Dossier

Bintou Dembélé revisite les rites traditionnels

DANSE. Sur les planches du Centre culturel Kôrè (CCK) ce 2 février, six danseurs ont donné au public une performance soignée et évocatrice. Soignée par une prestation sans fioritures, évocatrice par le contenu d’un numéro qui est allé fouiller dans les âges avec de jeunes parés et volontaires. En cette nuit tombante, le début du spectacle a rappelé l’entame du séjour terrien de l’humain. L’homme étant apparu après tant d’autres espèces, la chorégraphie s’est voulue expressive, avant de confiner à une sorte de big bang où l’humain s’est retrouvé craquelé avant de disparaître pour mieux renaître plus loin dans le cours de la vie. Donnant lieu à une renaissance en fond dont la matérialisation a suivi les spasmes d’évanescence, assise sur une performance d’un magicien qui semblait tirer les ficelles depuis une ombre bien visible du spectateur.

Ce qui n’a pas empêché le souffle de la vie de reprendre des couleurs et de s’arrimer à la solidarité, valeur cardinale qui servira par temps de détresse et de turbulences dans ce qui apparaît par la suite comme un labyrinthe sans fin, et qui n’est rien d’autre que la vie. Labyrinthe où la solitude de l’être au monde appelle le réveil impératif comme le laissent percevoir les saccades répétées. Avant que la joie de vivre ne regagne l’ensemble pour un final plus enjoué et donc optimiste tant l’effervescence des uns pénètre les autres humains démobilisés et rendus apathiques par les vicissitudes de la vie.

Là c’est pour le propos chorégraphique d’un spectacle qui s’apparente au final à un hymne à la vie et à ses valeurs. Que les six danseuses et danseurs ont su rendre durant 25 minutes avec un à propos net et appréciable. Fruit d’un travail de quelques semaines seulement, ce numéro qui est encore en chantier est pourtant apparu presqu’à point. Fruit du partenariat du festival «Fari Foni Waati» et le CCK, ce spectacle a mûri au cours d’une résidence à Bamako et à Ségou, chorégraphié par la jeune et spontanée Bintou Dembélé qui souhaitait revisiter les rites ancestraux à réinventer impérativement au vu du contexte nouveau. Ce faisant, elle a ébauché une odyssée rapide dans l’origine et l’évolution du monde d’un point de vue africain. Il est à souhaiter que ce spectacle, qui n’a pas encore trouvé son nom, puisse poursuivre ses représentations sur les planches du continent afin de permettre aux différents publics d’apprécier le talent et la grâce des artistes qui le portent.
____________________
TRAVAIL DEMANDÉ: Relevez, s'il vous plaît, tous les noms de lieux cités dans l'article sur le spectacle de Bintou Dembélé. Ces données ne servent à rien ici.

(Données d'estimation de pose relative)
____________________
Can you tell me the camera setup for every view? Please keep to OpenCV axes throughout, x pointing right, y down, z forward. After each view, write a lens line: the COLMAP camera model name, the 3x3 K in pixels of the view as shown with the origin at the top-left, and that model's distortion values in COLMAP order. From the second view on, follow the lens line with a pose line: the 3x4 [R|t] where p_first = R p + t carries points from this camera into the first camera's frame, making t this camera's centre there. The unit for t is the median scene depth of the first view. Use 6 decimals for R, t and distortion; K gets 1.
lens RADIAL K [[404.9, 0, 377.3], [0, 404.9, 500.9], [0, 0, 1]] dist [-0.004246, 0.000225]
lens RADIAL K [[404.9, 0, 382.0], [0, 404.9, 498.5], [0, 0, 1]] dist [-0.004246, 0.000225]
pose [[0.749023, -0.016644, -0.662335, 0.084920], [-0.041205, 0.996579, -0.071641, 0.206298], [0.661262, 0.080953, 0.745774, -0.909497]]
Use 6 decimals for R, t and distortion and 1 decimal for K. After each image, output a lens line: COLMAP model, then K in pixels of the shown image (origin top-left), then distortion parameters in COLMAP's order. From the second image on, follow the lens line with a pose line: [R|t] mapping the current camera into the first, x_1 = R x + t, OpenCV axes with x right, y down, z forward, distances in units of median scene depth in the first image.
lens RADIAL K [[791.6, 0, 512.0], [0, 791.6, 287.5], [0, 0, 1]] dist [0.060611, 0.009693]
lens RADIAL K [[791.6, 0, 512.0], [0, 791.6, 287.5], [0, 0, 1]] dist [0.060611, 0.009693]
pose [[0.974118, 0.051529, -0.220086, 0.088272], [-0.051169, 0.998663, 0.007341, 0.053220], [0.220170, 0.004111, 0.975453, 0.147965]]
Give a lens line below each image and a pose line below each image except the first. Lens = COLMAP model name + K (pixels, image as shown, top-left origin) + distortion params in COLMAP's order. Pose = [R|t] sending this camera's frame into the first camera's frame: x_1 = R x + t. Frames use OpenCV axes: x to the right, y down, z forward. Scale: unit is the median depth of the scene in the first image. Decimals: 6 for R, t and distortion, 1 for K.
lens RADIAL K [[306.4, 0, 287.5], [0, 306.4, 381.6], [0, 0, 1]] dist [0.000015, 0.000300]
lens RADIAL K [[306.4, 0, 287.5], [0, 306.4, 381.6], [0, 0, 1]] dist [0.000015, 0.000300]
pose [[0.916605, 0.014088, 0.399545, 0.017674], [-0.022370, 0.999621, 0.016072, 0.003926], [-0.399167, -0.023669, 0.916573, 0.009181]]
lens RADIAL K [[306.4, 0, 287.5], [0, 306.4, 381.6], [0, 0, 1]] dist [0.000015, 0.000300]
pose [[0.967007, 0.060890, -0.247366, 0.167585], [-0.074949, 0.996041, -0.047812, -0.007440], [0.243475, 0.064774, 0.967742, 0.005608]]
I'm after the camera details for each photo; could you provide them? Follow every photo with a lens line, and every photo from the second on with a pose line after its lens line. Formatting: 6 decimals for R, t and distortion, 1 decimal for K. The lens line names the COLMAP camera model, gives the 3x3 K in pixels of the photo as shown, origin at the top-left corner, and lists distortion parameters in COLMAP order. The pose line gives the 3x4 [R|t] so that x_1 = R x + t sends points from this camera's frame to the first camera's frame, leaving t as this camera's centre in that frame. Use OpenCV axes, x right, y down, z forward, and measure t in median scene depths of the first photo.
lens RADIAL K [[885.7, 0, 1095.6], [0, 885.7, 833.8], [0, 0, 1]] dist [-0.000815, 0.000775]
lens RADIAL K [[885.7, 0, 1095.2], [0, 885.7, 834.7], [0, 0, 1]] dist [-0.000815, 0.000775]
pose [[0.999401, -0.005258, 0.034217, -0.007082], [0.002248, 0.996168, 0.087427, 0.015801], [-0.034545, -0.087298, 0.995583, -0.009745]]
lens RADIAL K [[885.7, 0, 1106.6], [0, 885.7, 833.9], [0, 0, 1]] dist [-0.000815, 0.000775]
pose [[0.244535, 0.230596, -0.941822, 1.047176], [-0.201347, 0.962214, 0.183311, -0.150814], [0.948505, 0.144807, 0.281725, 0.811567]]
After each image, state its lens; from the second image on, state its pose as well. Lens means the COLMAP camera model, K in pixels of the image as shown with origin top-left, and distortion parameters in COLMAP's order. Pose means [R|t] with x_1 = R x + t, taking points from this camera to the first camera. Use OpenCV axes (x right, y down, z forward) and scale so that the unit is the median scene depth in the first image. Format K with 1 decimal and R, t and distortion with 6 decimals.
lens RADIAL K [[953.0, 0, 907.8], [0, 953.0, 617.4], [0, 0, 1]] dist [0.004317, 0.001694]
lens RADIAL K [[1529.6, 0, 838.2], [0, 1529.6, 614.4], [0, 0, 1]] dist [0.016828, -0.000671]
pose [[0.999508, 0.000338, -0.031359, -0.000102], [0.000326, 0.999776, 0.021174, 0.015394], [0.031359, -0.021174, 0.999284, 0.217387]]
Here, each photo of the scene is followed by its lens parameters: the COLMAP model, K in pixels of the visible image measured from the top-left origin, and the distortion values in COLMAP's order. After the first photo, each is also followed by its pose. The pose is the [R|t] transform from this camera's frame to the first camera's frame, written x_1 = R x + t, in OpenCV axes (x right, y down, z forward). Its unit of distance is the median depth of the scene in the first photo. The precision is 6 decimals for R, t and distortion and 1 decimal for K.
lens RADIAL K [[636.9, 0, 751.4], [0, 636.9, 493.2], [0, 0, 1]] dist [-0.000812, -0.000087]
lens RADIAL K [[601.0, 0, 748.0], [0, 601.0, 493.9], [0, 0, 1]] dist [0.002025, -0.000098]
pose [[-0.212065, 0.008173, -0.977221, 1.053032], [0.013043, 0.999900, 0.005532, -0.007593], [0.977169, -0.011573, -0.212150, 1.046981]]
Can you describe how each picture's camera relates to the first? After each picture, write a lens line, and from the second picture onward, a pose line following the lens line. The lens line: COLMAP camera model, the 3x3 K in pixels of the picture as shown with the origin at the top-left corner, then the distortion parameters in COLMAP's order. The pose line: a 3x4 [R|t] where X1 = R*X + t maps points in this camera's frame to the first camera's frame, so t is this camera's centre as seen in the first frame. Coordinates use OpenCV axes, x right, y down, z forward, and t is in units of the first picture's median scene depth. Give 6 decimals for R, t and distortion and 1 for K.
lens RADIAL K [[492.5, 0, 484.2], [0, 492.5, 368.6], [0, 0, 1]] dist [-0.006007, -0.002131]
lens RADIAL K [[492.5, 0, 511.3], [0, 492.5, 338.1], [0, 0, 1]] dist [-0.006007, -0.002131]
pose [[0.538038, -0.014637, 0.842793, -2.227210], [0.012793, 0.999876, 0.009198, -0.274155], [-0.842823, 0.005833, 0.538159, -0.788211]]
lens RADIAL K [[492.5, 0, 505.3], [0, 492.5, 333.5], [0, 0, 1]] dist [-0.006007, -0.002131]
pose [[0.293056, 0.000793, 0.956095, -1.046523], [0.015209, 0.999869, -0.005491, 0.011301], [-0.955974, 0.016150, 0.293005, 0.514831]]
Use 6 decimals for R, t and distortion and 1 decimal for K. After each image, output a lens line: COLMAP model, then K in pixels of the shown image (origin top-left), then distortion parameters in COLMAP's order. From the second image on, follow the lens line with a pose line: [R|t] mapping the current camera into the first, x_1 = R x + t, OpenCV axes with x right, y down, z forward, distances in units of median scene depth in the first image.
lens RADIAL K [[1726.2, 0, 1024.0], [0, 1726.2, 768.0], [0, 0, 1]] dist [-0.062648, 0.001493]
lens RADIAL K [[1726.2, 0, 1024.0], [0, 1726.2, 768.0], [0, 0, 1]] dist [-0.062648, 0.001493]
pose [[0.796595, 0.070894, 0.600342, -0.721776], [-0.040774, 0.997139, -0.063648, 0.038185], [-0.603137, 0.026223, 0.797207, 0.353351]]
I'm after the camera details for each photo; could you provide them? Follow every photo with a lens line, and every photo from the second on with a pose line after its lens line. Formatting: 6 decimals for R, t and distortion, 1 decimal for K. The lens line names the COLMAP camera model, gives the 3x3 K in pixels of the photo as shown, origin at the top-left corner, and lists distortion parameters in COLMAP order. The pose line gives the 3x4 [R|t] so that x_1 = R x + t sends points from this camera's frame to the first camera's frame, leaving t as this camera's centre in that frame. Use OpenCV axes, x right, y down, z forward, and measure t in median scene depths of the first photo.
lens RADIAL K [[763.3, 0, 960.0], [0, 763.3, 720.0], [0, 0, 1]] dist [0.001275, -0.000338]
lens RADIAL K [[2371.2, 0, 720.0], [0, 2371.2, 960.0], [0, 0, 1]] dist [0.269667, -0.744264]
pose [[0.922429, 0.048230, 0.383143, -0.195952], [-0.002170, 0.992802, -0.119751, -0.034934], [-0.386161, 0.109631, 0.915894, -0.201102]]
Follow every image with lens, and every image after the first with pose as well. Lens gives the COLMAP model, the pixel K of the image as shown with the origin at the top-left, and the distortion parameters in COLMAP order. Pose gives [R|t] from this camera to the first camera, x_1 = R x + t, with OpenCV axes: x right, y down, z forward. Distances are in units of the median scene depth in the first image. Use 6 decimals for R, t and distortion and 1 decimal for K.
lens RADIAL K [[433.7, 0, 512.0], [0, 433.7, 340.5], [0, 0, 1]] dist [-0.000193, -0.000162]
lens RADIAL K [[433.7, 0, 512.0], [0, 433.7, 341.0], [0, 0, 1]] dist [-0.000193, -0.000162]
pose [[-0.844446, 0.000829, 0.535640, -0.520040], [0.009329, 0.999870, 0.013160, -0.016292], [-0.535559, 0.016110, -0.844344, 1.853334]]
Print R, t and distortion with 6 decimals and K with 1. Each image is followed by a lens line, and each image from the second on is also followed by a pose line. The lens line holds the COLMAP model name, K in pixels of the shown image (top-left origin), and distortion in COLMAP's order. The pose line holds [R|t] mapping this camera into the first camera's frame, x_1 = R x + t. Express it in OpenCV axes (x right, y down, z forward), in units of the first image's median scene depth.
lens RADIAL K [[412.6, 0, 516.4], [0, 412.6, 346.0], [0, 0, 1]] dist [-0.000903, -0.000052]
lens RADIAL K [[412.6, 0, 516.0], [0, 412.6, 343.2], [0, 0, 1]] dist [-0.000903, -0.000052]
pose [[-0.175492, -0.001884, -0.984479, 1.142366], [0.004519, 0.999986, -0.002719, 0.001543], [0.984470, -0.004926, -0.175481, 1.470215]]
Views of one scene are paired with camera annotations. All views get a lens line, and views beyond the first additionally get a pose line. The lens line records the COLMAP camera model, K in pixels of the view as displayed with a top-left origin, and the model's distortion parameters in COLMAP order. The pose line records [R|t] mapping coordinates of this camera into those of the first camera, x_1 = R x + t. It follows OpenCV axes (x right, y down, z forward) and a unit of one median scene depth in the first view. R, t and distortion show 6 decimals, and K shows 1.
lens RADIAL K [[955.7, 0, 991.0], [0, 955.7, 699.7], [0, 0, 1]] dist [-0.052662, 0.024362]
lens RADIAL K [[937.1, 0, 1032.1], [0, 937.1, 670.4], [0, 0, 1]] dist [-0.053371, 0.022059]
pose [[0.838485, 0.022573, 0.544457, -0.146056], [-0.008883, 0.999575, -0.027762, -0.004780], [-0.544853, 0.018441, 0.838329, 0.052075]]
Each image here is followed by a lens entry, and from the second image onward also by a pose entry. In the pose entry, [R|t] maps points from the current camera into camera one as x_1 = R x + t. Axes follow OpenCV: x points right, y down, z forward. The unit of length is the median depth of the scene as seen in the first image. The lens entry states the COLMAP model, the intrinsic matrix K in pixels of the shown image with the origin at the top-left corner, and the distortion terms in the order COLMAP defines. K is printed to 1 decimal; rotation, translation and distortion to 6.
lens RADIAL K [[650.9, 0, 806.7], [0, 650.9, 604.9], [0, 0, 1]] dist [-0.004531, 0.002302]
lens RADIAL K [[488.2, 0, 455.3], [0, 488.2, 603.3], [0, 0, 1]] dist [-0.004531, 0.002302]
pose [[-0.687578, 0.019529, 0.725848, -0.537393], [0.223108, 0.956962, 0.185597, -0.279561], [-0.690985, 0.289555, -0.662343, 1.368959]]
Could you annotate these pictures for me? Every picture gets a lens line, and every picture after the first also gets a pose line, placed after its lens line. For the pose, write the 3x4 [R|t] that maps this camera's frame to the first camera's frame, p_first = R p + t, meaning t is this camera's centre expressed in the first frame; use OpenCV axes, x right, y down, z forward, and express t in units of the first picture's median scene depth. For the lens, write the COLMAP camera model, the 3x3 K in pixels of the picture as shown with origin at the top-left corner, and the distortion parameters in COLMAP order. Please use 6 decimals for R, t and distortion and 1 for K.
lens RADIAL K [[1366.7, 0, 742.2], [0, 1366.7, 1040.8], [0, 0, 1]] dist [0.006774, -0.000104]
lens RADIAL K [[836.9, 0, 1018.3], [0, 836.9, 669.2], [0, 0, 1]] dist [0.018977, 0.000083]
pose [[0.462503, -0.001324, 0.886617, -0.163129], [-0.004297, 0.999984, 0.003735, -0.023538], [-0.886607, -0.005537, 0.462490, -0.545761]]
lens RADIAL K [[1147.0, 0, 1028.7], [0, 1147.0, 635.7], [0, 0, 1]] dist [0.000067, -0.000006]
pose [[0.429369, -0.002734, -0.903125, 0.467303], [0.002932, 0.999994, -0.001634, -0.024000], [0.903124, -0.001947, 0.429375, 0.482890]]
____________________
RÉPONSE: Centre culturel Kôrè (CCK), Bamako, Ségou